Parts of the exercise:
(a) According to the passage about the Mitchell brothers' follow-up film, how much was reportedly spent on that follow-up?
(b) In the passage about the Mitchell brothers' follow-up film, swap "James Mitchell" for "the director" and write out the part between "In the mid-1970s" and "Mitchells’ filmmaking ambitions.", inclusive.
(c) Extend the passage about the Mitchell brothers' costly follow-up film from where it stops.

━━━ Article ━━━

In the mid-1970s the brothers were coming off BEHIND THE GREEN DOOR (1972), their biggest-ever success, and did what successful auteurs often do: they indulged themselves to the fullest on an ill-conceived and vastly over-expensive (a reported $750,000 was expended, as opposed to the $60,000 spent on BEHIND THE GREEN DOOR) follow-up.  With this film James Mitchell apparently sought to become the “Cecil B. DeMille of porn” (and indeed, the finished product was equivalent to DeMille at his crappiest), but its failure largely scuttled the Mitchells’ filmmaking ambitions.

━━━ Records provided ━━━

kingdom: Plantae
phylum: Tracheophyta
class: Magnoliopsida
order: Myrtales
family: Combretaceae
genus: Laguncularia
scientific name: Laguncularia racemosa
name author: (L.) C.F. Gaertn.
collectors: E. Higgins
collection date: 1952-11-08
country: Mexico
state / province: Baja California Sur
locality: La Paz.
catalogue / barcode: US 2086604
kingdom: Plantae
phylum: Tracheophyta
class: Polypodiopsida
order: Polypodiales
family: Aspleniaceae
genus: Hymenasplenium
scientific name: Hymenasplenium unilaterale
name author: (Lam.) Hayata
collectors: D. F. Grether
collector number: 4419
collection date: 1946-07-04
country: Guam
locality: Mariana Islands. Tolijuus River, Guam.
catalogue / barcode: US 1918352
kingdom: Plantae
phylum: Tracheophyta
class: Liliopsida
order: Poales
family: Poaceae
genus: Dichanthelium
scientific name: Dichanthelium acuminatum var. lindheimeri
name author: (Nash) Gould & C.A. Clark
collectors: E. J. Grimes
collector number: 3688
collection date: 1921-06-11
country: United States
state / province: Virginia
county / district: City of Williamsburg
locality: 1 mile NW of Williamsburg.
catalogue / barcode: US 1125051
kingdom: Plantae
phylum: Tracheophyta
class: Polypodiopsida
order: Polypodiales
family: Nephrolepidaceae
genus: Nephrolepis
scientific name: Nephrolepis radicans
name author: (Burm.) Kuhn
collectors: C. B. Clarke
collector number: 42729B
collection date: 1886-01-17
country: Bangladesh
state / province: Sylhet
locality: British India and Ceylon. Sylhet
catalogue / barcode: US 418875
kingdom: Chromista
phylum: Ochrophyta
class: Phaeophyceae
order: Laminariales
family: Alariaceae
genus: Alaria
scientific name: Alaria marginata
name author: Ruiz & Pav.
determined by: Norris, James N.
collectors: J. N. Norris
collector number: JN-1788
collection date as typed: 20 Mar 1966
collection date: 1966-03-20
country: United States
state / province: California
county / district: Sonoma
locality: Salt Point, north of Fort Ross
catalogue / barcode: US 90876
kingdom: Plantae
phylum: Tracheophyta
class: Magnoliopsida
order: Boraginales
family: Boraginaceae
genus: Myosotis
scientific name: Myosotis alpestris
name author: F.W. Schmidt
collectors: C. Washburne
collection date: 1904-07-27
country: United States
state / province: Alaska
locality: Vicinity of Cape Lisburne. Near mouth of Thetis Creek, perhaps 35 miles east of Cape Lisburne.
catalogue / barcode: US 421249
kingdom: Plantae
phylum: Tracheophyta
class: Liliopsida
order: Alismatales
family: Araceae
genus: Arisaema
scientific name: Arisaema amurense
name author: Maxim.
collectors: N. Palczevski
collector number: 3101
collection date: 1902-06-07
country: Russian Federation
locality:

━━━

Replies:
(a) A reported $750,000.

(b)
In the mid-1970s the brothers were coming off BEHIND THE GREEN DOOR (1972), their biggest-ever success, and did what successful auteurs often do: they indulged themselves to the fullest on an ill-conceived and vastly over-expensive (a reported $750,000 was expended, as opposed to the $60,000 spent on BEHIND THE GREEN DOOR) follow-up.  With this film the director apparently sought to become the “Cecil B. DeMille of porn” (and indeed, the finished product was equivalent to DeMille at his crappiest), but its failure largely scuttled the Mitchells’ filmmaking ambitions.

(c)
The odd three-pronged opening gives a good idea of what to expect.  We begin in outer space, over which a narrator intones “spaceman, nature’s clubfoot, ruthless spoiler of the landscape!,” then cut to an obscenity trial in which a poorly played judge proclaims that the Mitchell Brothers’ films “would have been considered obscene by the community standards of Sodom and Gomorrah,” and then to “Near Sodom” (actually Castro Valley, CA) in “1980 B.C.”  We’re introduced to Lot, a modest fellow who decides to settle near Sodom, apparently a “decent place to raise a family.”  Meanwhile a spaceship, whose crew includes a monkey who talks in a John Wayne voice, nears the Earth.

Rock & Roll Hall of Fame musician Mike Bloomfield scored the music. The movie is age restricted but the link below is actually just the theme song.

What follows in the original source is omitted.